Page images and extracted text:
════════════════════

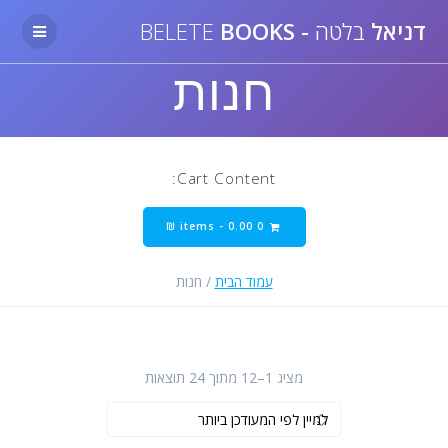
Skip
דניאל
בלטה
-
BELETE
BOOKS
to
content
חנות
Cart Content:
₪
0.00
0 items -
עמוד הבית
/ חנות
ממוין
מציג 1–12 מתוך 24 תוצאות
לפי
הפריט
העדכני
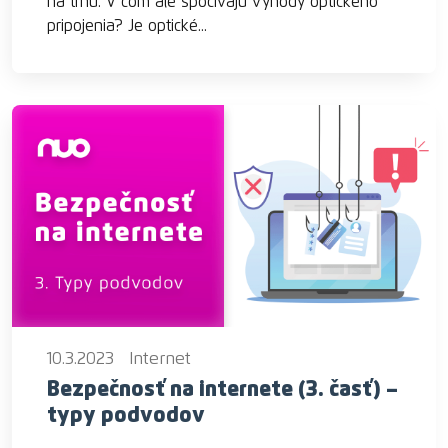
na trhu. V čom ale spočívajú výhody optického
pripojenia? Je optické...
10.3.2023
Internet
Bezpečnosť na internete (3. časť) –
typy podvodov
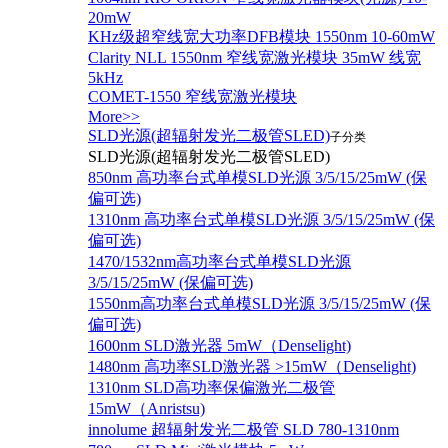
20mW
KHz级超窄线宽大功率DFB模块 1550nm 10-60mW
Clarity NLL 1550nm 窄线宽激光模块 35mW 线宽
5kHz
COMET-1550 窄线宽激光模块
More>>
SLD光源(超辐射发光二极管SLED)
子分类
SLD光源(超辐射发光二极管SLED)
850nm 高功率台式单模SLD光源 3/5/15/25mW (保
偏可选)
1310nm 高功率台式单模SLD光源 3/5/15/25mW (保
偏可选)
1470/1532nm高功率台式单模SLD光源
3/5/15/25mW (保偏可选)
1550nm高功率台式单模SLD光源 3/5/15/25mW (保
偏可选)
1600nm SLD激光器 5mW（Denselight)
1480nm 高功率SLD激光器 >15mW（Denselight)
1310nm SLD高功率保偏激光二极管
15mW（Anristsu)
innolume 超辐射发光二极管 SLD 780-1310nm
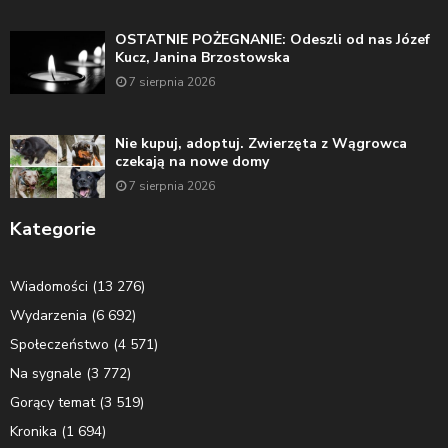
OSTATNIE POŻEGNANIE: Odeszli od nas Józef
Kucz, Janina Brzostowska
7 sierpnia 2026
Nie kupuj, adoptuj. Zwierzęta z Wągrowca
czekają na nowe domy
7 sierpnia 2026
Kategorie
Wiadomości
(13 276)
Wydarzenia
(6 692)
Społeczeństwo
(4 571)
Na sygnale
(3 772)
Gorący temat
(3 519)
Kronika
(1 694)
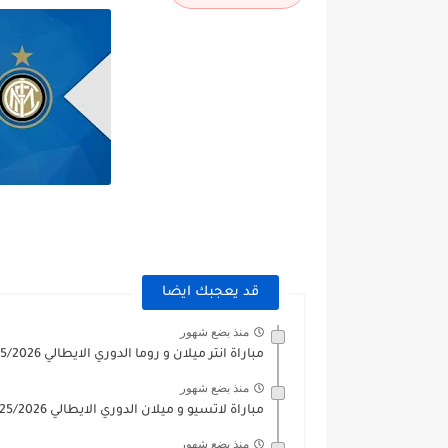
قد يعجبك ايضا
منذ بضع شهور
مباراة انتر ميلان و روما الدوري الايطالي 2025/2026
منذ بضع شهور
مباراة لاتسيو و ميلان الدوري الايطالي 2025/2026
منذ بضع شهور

════════════════════

Exactly as written, repeat the lines from the beginning of the entries up to and including the line with "KHz级超窄线宽大功率DFB模块 1550nm 10-60mW", but not the pictures.

Skip
דניאל
בלטה
-
BELETE
BOOKS
to
content
חנות
Cart Content:
₪
0.00
0 items -
עמוד הבית
/ חנות
ממוין
מציג 1–12 מתוך 24 תוצאות
לפי
הפריט
העדכני
na trhu. V čom ale spočívajú výhody optického
pripojenia? Je optické...
10.3.2023
Internet
Bezpečnosť na internete (3. časť) –
typy podvodov
20mW
KHz级超窄线宽大功率DFB模块 1550nm 10-60mW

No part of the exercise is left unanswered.